I will mention a remarkable example illustrating this point. Not rarely, when the west wind is blowing violently on the top of the Puy-de-Dôme, an east wind, blowing opposite to it, prevails at Clermont. Then an eddy is formed behind the plateau and the chain of puys that runs from north to south, a little west of Clermont. This eddy gradually becomes a vast whirlwind with a horizontal axis, several leagues long, a few kilometres wide, and seven hundred or eight hundred metres high. It commonly gives rise to an abundant and continuous formation of black clouds, which appear in an instant along its length, following its intersection with the upper current. The phenomenon is frequent, and is sometimes produced under very interesting conditions, as on a certain day when the temperature at Clermont was five degrees above zero, centigrade, while the hygrometer indicated that the air contained seven tenths of the quantity of vapor required for saturation. Under such conditions the temperature on the Puy-de-Dôme would have only had to be a very little above the freezing point for the vapor of the horizontal eddy to be transformed into rain on meeting the upper current coming from the west. Now, on the top of the mountain the thermometer marked 4°C. below the freezing point. Hence, every time the lower east wind increased a little, this having the effect of carrying the vapor and the air of the lower regions a little higher, the black clouds could be seen developing with a recrudescence of intensity. A few instants afterward a torrential rain fell at Clermont.

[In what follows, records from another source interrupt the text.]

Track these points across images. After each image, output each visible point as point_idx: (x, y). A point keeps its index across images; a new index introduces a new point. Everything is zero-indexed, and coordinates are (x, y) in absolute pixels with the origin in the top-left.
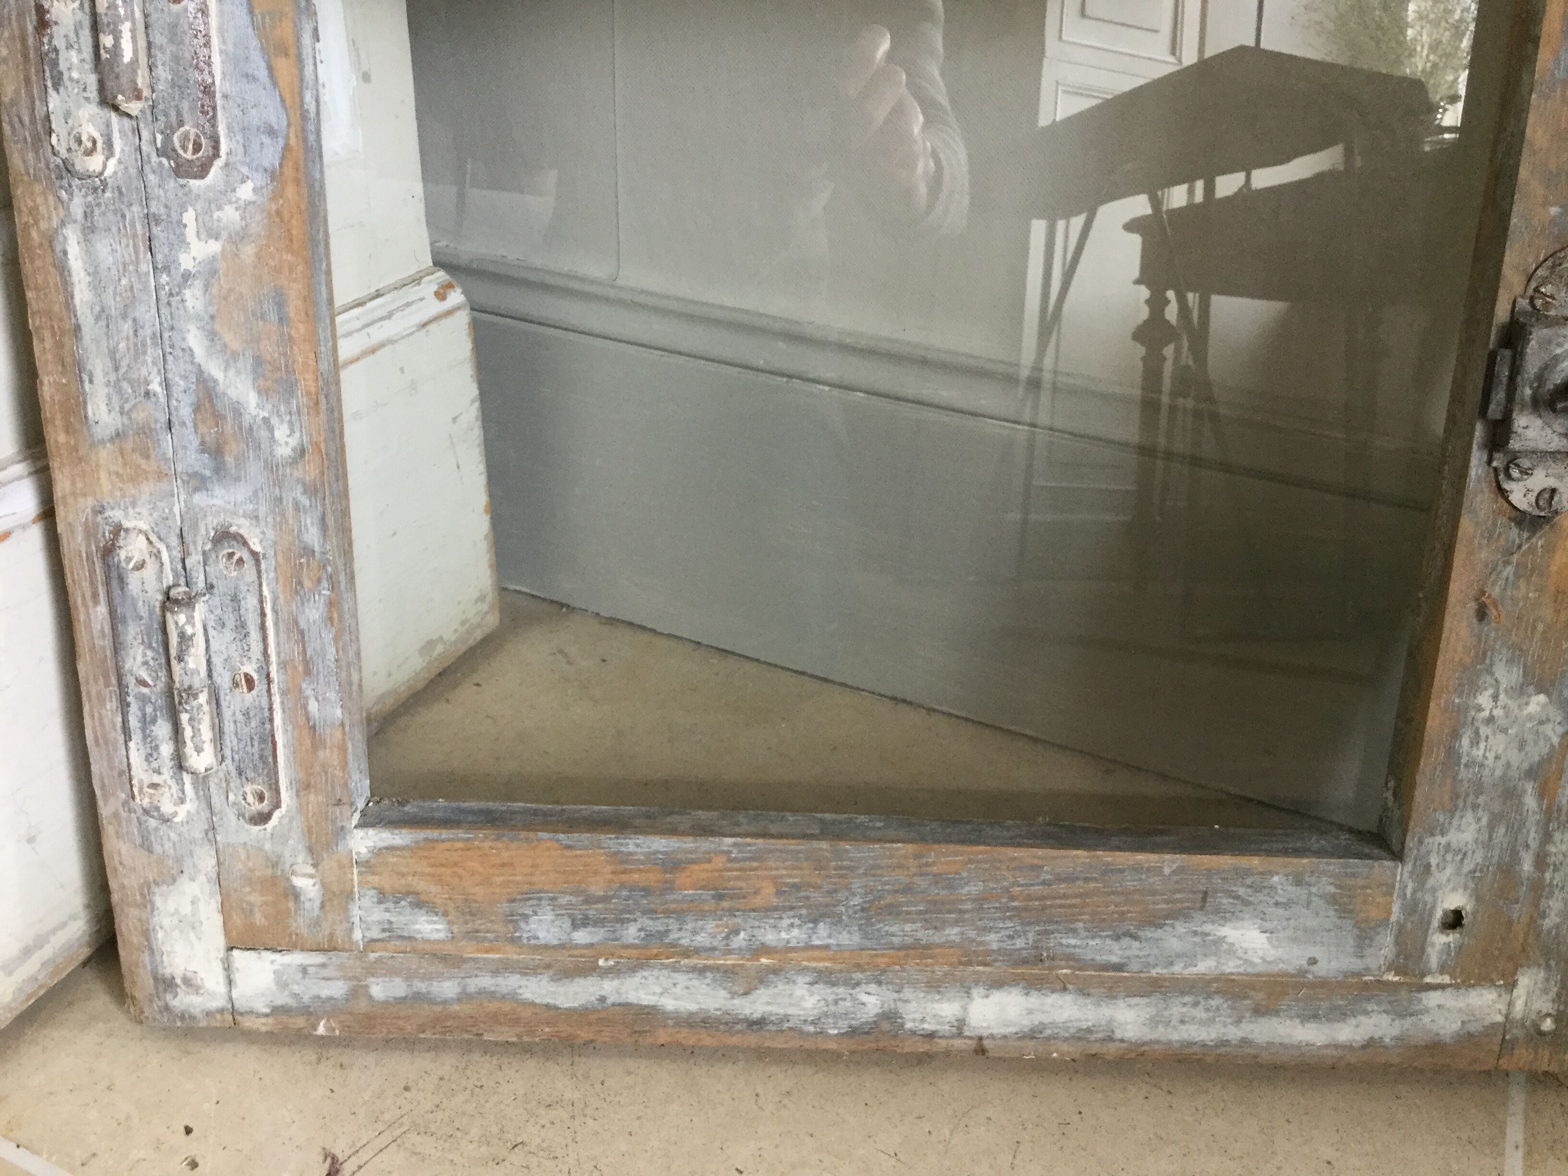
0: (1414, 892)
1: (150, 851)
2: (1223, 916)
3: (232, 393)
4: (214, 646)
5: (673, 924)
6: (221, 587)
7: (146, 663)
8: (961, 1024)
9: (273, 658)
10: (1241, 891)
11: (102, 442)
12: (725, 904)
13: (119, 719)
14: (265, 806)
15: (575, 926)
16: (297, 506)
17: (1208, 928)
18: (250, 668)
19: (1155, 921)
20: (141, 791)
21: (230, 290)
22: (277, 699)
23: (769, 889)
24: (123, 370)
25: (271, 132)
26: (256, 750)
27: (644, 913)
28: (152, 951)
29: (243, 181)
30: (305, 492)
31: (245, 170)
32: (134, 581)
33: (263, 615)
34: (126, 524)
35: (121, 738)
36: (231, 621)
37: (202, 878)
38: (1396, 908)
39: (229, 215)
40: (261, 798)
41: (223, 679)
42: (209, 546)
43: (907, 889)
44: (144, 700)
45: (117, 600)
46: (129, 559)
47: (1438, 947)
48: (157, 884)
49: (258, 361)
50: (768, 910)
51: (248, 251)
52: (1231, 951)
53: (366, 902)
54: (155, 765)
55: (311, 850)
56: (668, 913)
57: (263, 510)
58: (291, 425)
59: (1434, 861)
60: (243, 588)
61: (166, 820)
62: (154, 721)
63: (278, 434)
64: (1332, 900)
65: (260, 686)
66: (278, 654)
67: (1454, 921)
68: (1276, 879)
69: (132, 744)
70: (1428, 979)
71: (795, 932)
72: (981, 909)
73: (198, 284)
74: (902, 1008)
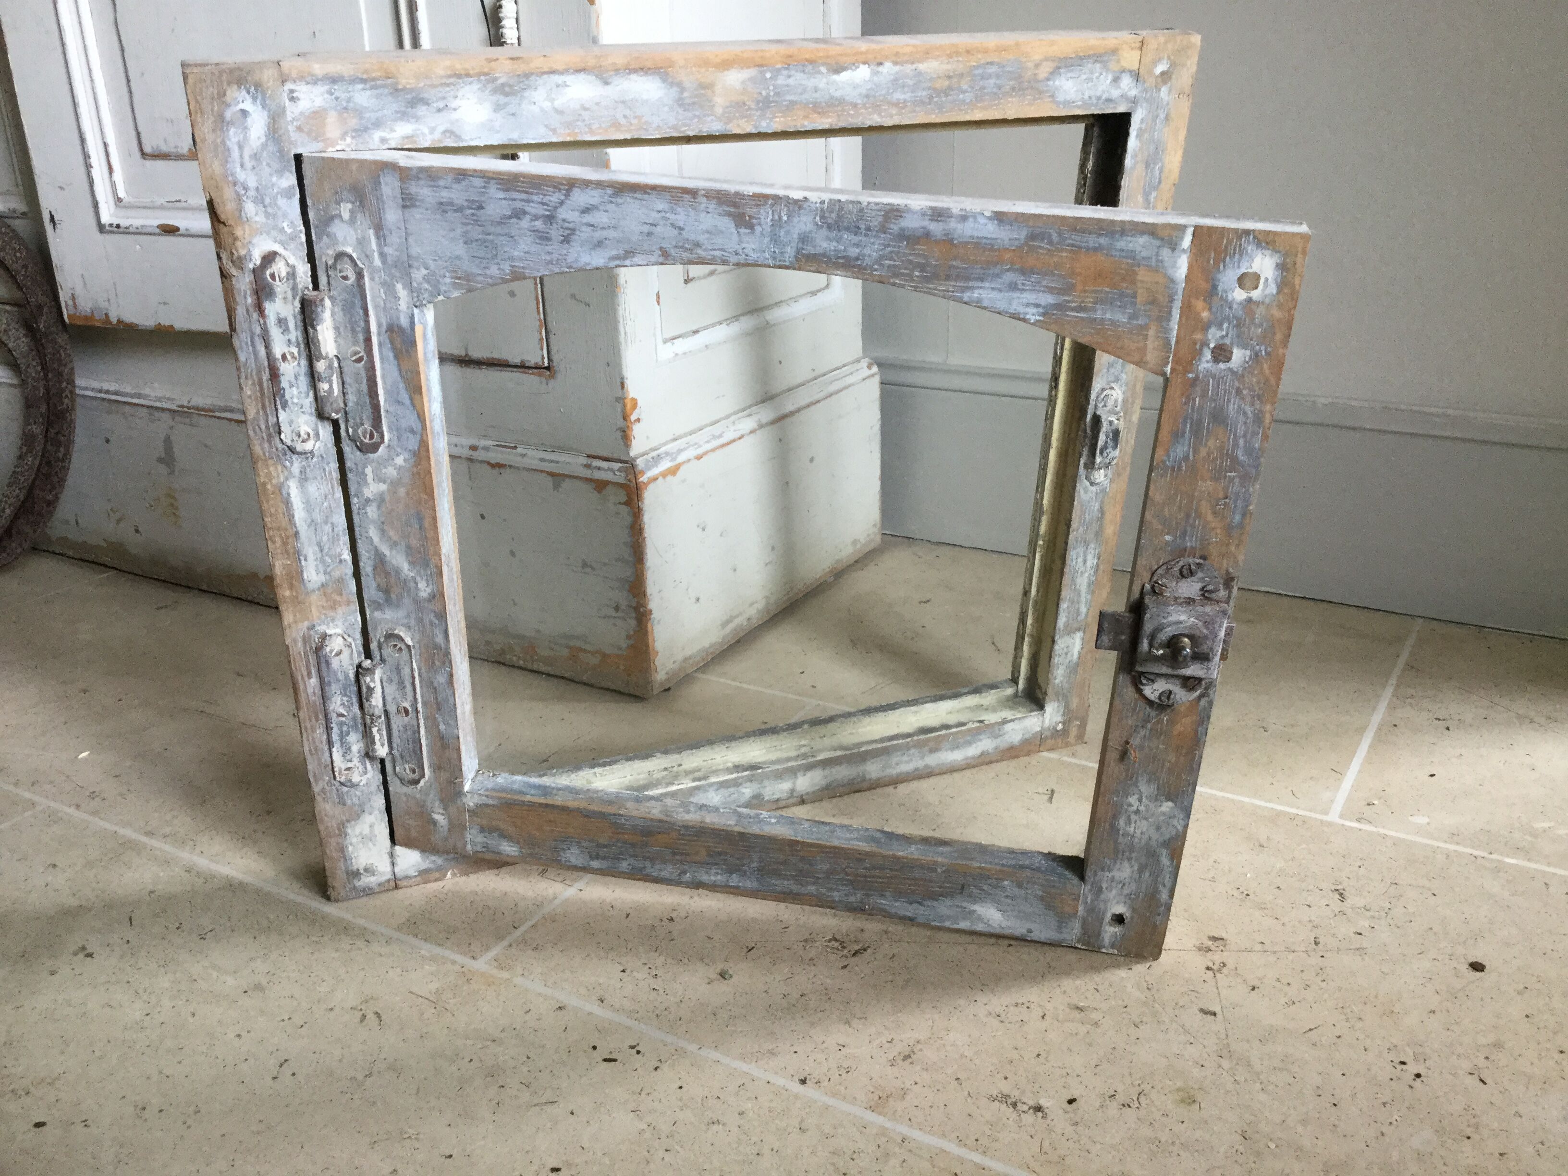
0: (1092, 901)
1: (344, 804)
2: (974, 899)
3: (394, 562)
4: (387, 691)
5: (648, 864)
6: (389, 660)
7: (343, 704)
8: (793, 791)
9: (420, 700)
10: (985, 887)
11: (313, 591)
12: (678, 857)
13: (325, 737)
14: (416, 776)
15: (592, 858)
16: (431, 624)
17: (965, 904)
18: (407, 705)
19: (934, 897)
20: (340, 773)
21: (392, 510)
22: (422, 722)
23: (703, 852)
24: (326, 550)
25: (412, 431)
26: (411, 746)
27: (631, 856)
28: (344, 857)
29: (398, 455)
30: (436, 616)
31: (399, 450)
32: (335, 663)
33: (413, 678)
34: (329, 632)
35: (326, 748)
36: (396, 679)
37: (377, 812)
38: (1081, 908)
39: (391, 472)
40: (414, 772)
41: (392, 709)
42: (382, 640)
43: (785, 863)
44: (341, 724)
45: (324, 673)
46: (331, 651)
47: (1109, 934)
48: (348, 821)
49: (408, 547)
50: (702, 864)
51: (402, 491)
52: (980, 918)
53: (474, 831)
54: (348, 757)
55: (442, 800)
56: (645, 858)
57: (413, 623)
58: (427, 580)
59: (1104, 886)
60: (402, 663)
61: (354, 786)
62: (348, 734)
63: (420, 585)
64: (1042, 899)
65: (412, 714)
66: (422, 697)
67: (1119, 919)
68: (1006, 883)
69: (334, 750)
70: (1104, 950)
71: (719, 877)
72: (828, 878)
73: (375, 505)
74: (763, 791)
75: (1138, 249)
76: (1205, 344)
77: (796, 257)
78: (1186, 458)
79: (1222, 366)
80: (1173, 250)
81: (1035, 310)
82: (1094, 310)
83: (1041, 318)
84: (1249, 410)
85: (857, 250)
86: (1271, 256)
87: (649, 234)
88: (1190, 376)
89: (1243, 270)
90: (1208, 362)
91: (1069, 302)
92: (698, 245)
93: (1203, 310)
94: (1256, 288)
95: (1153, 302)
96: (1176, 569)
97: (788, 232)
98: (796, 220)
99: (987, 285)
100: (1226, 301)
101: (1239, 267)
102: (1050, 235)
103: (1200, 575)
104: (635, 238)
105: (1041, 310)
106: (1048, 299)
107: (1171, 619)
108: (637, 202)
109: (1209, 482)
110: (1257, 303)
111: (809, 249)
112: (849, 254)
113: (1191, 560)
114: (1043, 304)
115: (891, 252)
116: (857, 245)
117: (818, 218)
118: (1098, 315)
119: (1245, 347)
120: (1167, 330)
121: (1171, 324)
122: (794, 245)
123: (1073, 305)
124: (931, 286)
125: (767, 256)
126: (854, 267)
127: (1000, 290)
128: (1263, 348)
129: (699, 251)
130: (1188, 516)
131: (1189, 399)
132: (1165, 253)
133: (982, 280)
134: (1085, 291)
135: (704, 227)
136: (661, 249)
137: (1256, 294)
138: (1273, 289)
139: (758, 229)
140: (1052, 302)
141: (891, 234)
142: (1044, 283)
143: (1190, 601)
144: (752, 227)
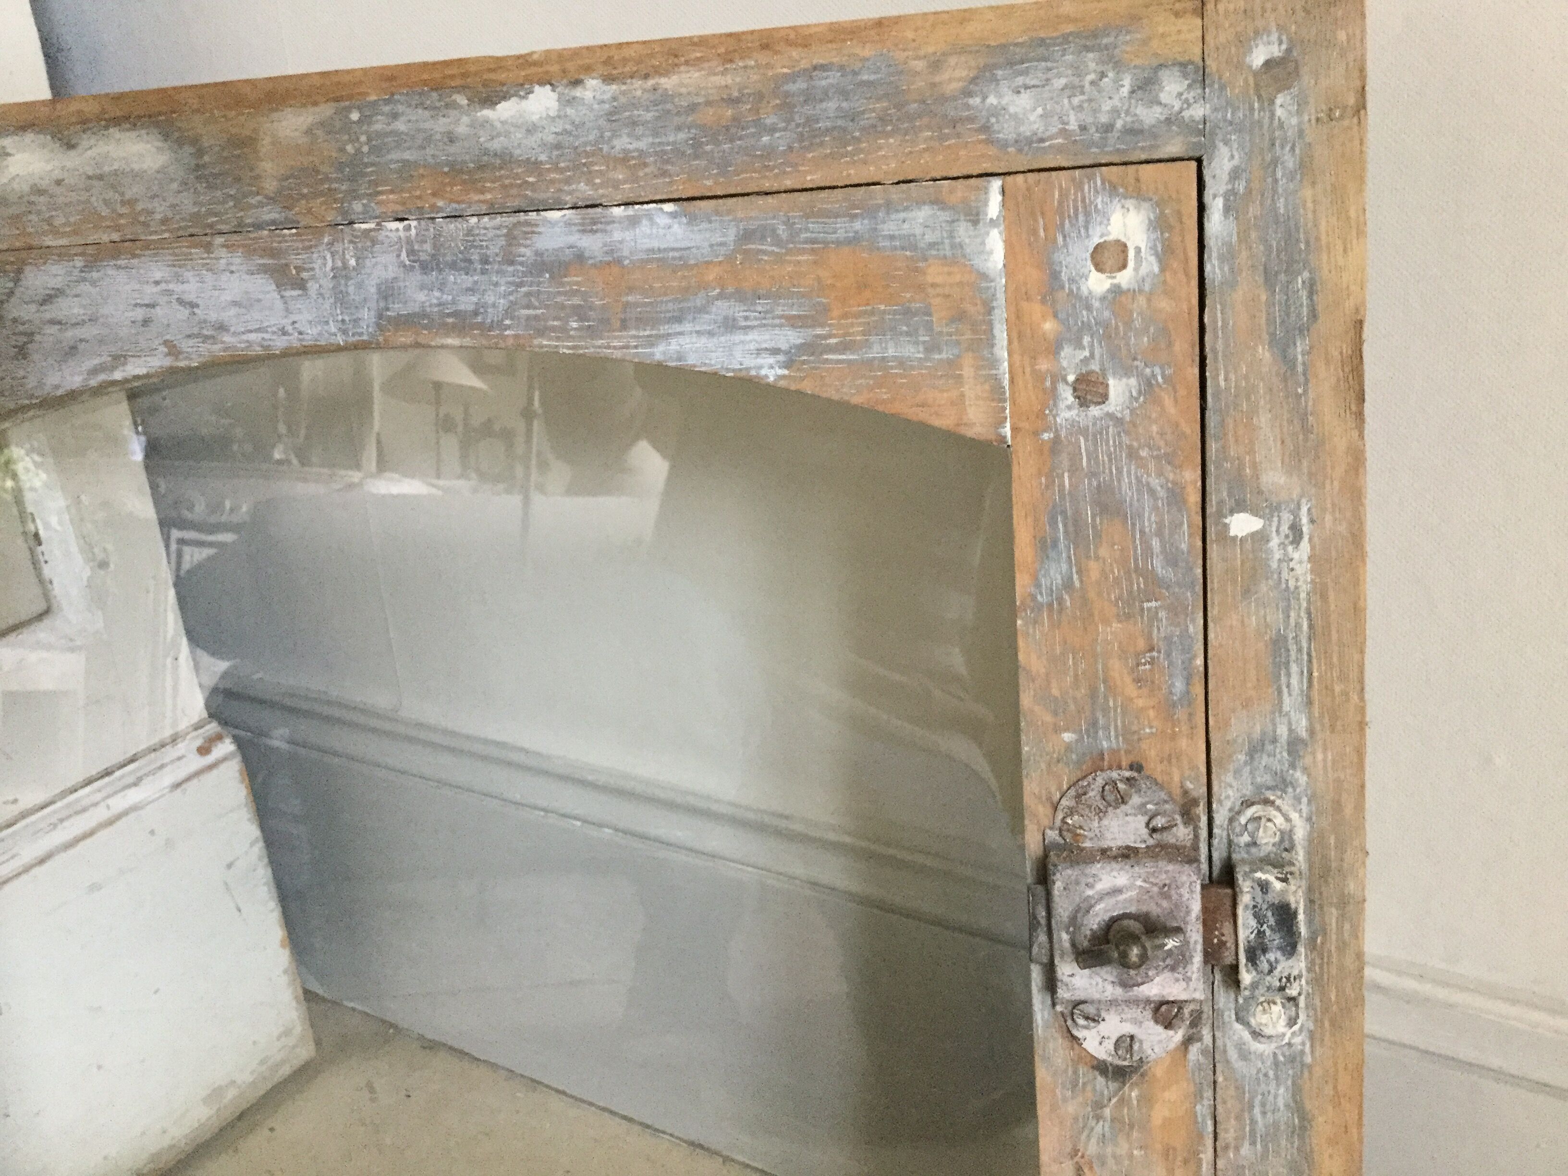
75: (918, 231)
76: (1058, 377)
77: (378, 325)
78: (1068, 585)
79: (1095, 411)
80: (975, 222)
81: (771, 360)
82: (867, 344)
83: (786, 372)
84: (1155, 482)
85: (474, 299)
86: (1138, 208)
87: (146, 322)
88: (1046, 436)
89: (1096, 240)
90: (1069, 408)
91: (825, 337)
92: (222, 327)
93: (1044, 318)
94: (1124, 266)
95: (960, 316)
96: (1093, 793)
97: (360, 286)
98: (368, 263)
99: (687, 327)
100: (1079, 297)
101: (1088, 236)
102: (774, 231)
103: (1136, 800)
104: (124, 332)
105: (781, 358)
106: (789, 338)
107: (1099, 887)
108: (122, 272)
109: (1116, 625)
110: (1132, 293)
111: (397, 308)
112: (462, 307)
113: (1115, 775)
114: (784, 347)
115: (528, 294)
116: (471, 290)
117: (404, 255)
118: (875, 352)
119: (1127, 372)
120: (993, 363)
121: (996, 350)
122: (373, 304)
123: (833, 341)
124: (600, 342)
125: (333, 329)
126: (473, 327)
127: (711, 334)
128: (1157, 370)
129: (227, 338)
130: (1093, 694)
131: (1052, 475)
132: (963, 230)
133: (679, 320)
134: (845, 316)
135: (227, 297)
136: (166, 343)
137: (1125, 278)
138: (1151, 265)
139: (313, 287)
140: (799, 341)
141: (522, 264)
142: (779, 311)
143: (1127, 854)
144: (301, 285)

In some cases—and such frequently occur in summer—the mingling of strata of air of different temperatures is effected by ascending currents. The sky is clear; the moist air in contact with the soil is warmed under the action of the sun, rises, and more or less quickly reaches a much colder stratum. Light mists are formed; they may frequently be seen rising and spreading out over the warmer or moister spots. On the flanks of the Puy-de-Dôme one may often find himself among ascending currents of this sort which succeed one another intermittingly when the air is calm, after a rain; they rise with a velocity of four or five metres at least per second.